Work required: Leave the pictures in the listing below aside and reproduce exactly the lines starting with the one with "مشاهده همه نتایج" and going on through the one with "starke Gemeinschaft im ländliche", both ends included.

Dataset:
Segment Open
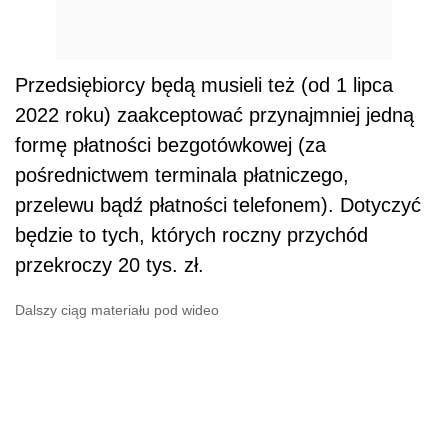
Przedsiębiorcy będą musieli też (od 1 lipca
2022 roku) zaakceptować przynajmniej jedną
formę płatności bezgotówkowej (za
pośrednictwem terminala płatniczego,
przelewu bądź płatności telefonem). Dotyczyć
będzie to tych, których roczny przychód
przekroczy 20 tys. zł.
Dalszy ciąg materiału pod wideo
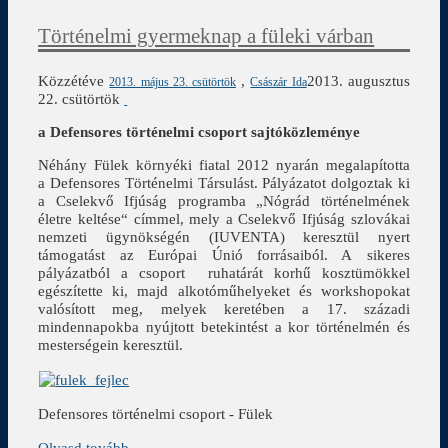
Történelmi gyermeknap a füleki várban
Közzétéve
,
2013. augusztus
2013. május 23. csütörtök
Császár Ida
22. csütörtök
a Defensores történelmi csoport sajtóközleménye
Néhány Fülek környéki fiatal 2012 nyarán megalapította
a Defensores Történelmi Társulást. Pályázatot dolgoztak ki
a Cselekvő Ifjúság programba „Nógrád történelmének
életre keltése“ címmel, mely a Cselekvő Ifjúság szlovákai
nemzeti ügynökségén (IUVENTA) keresztül nyert
támogatást az Európai Únió forrásaiból. A sikeres
pályázatból a csoport ruhatárát korhű kosztümökkel
egészítette ki, majd alkotóműhelyeket és workshopokat
valósított meg, melyek keretében a 17. századi
mindennapokba nyújtott betekintést a kor történelmén és
mesterségein keresztül.
Defensores történelmi csoport - Fülek
Olvasd tovább →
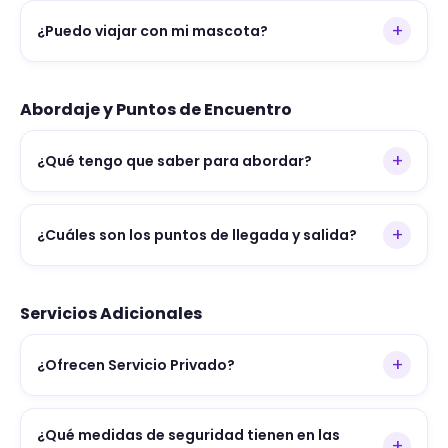
+
¿Puedo viajar con mi mascota?
Abordaje y Puntos de Encuentro
+
¿Qué tengo que saber para abordar?
+
¿Cuáles son los puntos de llegada y salida?
Servicios Adicionales
+
¿Ofrecen Servicio Privado?
¿Qué medidas de seguridad tienen en las
+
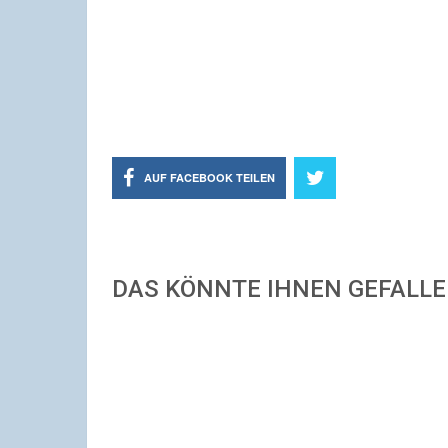
AUF FACEBOOK TEILEN
DAS KÖNNTE IHNEN GEFALL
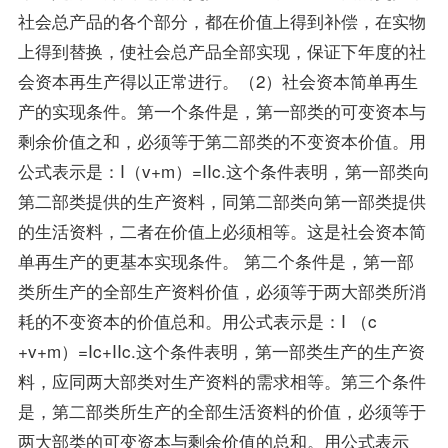
社会总产品的各个部分，都在价值上得到补偿，在实物
上得到替换，使社会总产品全部实现，保证下年度的社
会资本再生产得以正常进行。（2）社会资本简单再生
产的实现条件。第一个条件是，第一部类的可变资本与
剩余价值之和，必须等于第二部类的不变资本价值。用
公式表示是：I（v+m）=IIc.这个条件表明，第一部类向
第二部类提供的生产资料，同第二部类向第一部类提供
的生活资料，二者在价值上必须相等。这是社会资本简
单再生产的更基本实现条件。 第二个条件是，第一部
类所生产的全部生产资料价值，必须等于两大部类所消
耗的不变资本的价值总和。用公式表示是：I （c
+v+m）=Ic+IIc.这个条件表明，第一部类生产的生产资
料，应同两大部类对生产资料的需求相等。第三个条件
是，第二部类所生产的全部生活资料的价值，必须等于
两大部类的可变资本与剩余价值的总和。用公式表示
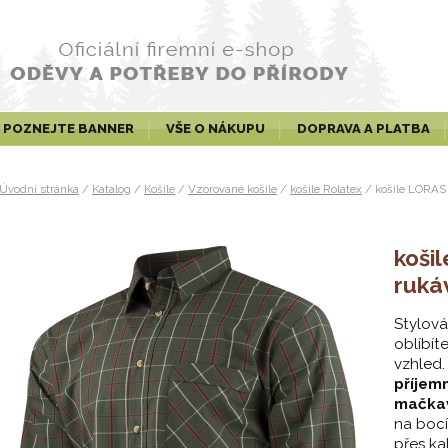
POZNEJTE BANNER
VŠE O NÁKUPU
DOPRAVA A PLATBA
Úvodní stránka
/
Katalog
/
Košile
/
Vzorované košile
/
košile Rolatex
/
košile LORAS
koši
ruk
Stylová
oblíbít
vzhled.
příjem
mačka
na bocí
přes ka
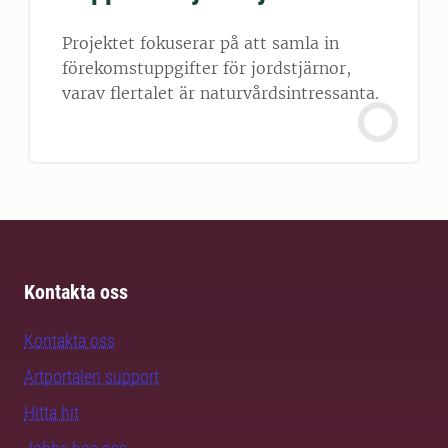
Projektet fokuserar på att samla in
förekomstuppgifter för jordstjärnor,
varav flertalet är naturvårdsintressanta.
Kontakta oss
Kontakta oss
Artportalen support
Hitta hit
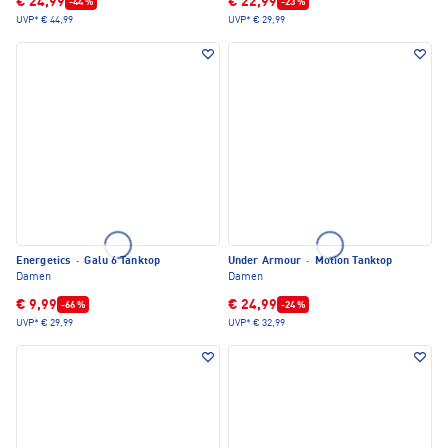
€ 24,99
€ 22,99
-44 %
-23 %
UVP*
€ 44,99
UVP*
€ 29,99
Energetics
·
Galu 6 Tanktop
Under Armour
·
Motion Tanktop
Damen
Damen
€ 9,99
€ 24,99
-66 %
-24 %
UVP*
€ 29,99
UVP*
€ 32,99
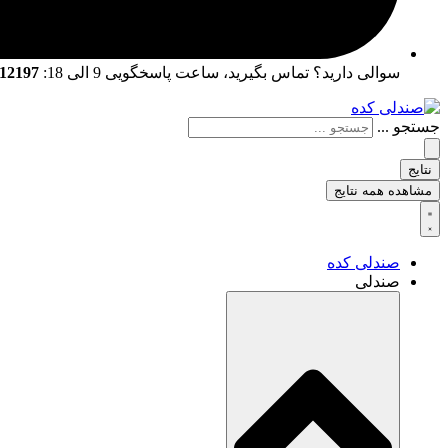
سوالی دارید؟ تماس بگیرید، ساعت پاسخگویی 9 الی 18:
02166712197 | 02166761057
جستجو ...
نتایج
مشاهده همه نتایج
صندلی کده
صندلی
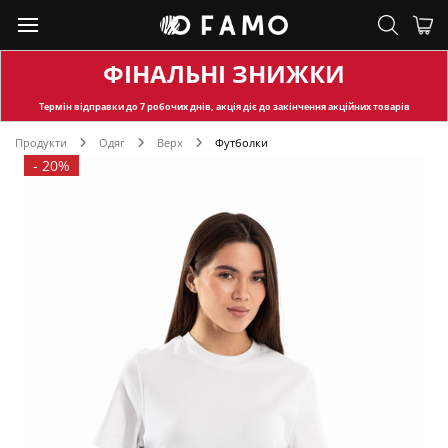
ФІНАЛЬНІ ЗНИЖКИ
Термін відправки
до 7 робочих днів, акція діє до закінчення акційних товарів
Продукти
Одяг
Верх
Футболки
-
20%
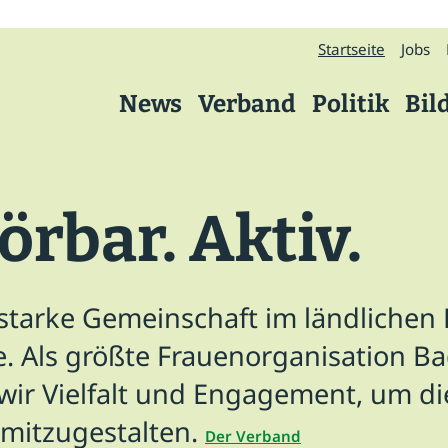
Startseite
Jobs
News
Verband
Politik
Bil
Verband
örbar. Aktiv.
Über uns
Präsidium
 starke Gemeinschaft im ländliche
Kreisverbände
. Als größte Frauenorganisation B
Geschäftsstelle
ir Vielfalt und Engagement, um di
Arbeitskreise
 mitzugestalten.
Der Verband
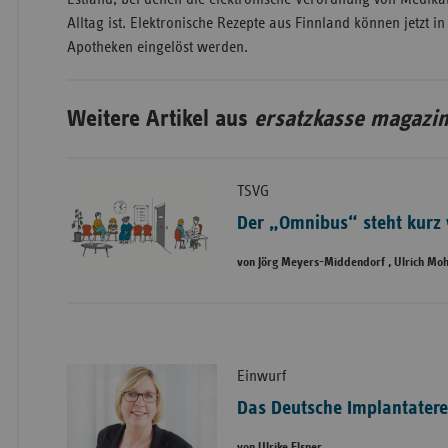
Alltag ist. Elektronische Rezepte aus Finnland können jetzt i
Apotheken eingelöst werden.
Weitere Artikel aus
ersatzkasse magazin
TSVG
Der „Omnibus“ steht kurz 
von Jörg Meyers-Middendorf , Ulrich Mo
Einwurf
Das Deutsche Implantatere
von Ulrike Elsner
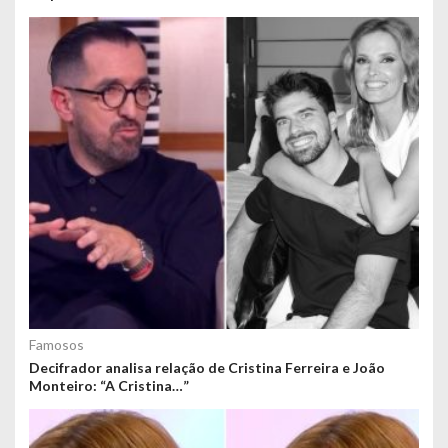
Famosos
Decifrador analisa relação de Cristina Ferreira e João
Monteiro: “A Cristina…”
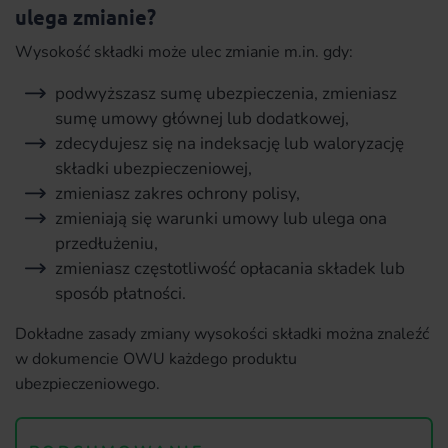
ulega zmianie?
Wysokość składki może ulec zmianie m.in. gdy:
podwyższasz sumę ubezpieczenia, zmieniasz
sumę umowy głównej lub dodatkowej,
zdecydujesz się na indeksację lub waloryzację
składki ubezpieczeniowej,
zmieniasz zakres ochrony polisy,
zmieniają się warunki umowy lub ulega ona
przedłużeniu,
zmieniasz częstotliwość opłacania składek lub
sposób płatności.
Dokładne zasady zmiany wysokości składki można znaleźć
w dokumencie OWU każdego produktu
ubezpieczeniowego.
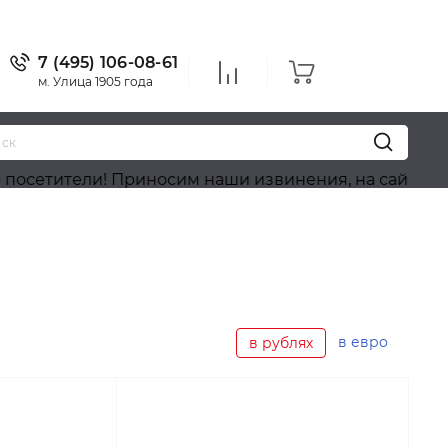
7 (495) 106-08-61
м. Улица 1905 года
тели! Приносим наши извинения, на сайте идёт обн
в евро
в рублях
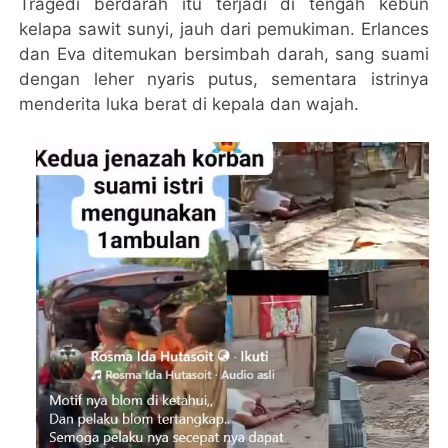
Tragedi berdarah itu terjadi di tengah kebun
kelapa sawit sunyi, jauh dari pemukiman. Erlances
dan Eva ditemukan bersimbah darah, sang suami
dengan leher nyaris putus, sementara istrinya
menderita luka berat di kepala dan wajah.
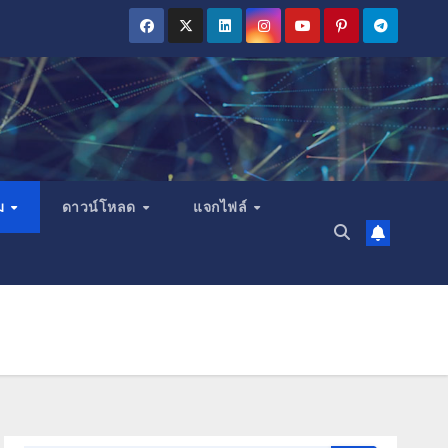
ม
ดาวน์โหลด
แจกไฟล์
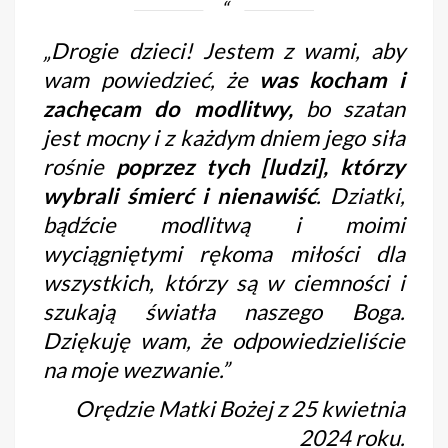
„
Drogie dzieci! Jestem z wami, aby
wam powiedzieć, że
was kocham i
zachęcam do modlitwy,
bo szatan
jest mocny i z każdym dniem jego siła
rośnie
poprzez tych [ludzi], którzy
wybrali śmierć i nienawiść
. Dziatki,
bądźcie modlitwą i moimi
wyciągniętymi rękoma miłości dla
wszystkich, którzy są w ciemności i
szukają światła naszego Boga.
Dziękuję wam, że odpowiedzieliście
na moje wezwanie.”
Orędzie Matki Bożej z 25 kwietnia
2024 roku.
Segment Closed
Written response:
مشاهده همه نتایج
صندلی کده
صندلی
ФІНАЛЬНІ ЗНИЖКИ
Термін відправки
до 7 робочих днів, акція діє до закінчення акційних товарів
Продукти
Одяг
Верх
Футболки
-
20%
Startseite
Jobs
News
Verband
Politik
Bil
Verband
örbar. Aktiv.
Über uns
Präsidium
 starke Gemeinschaft im ländliche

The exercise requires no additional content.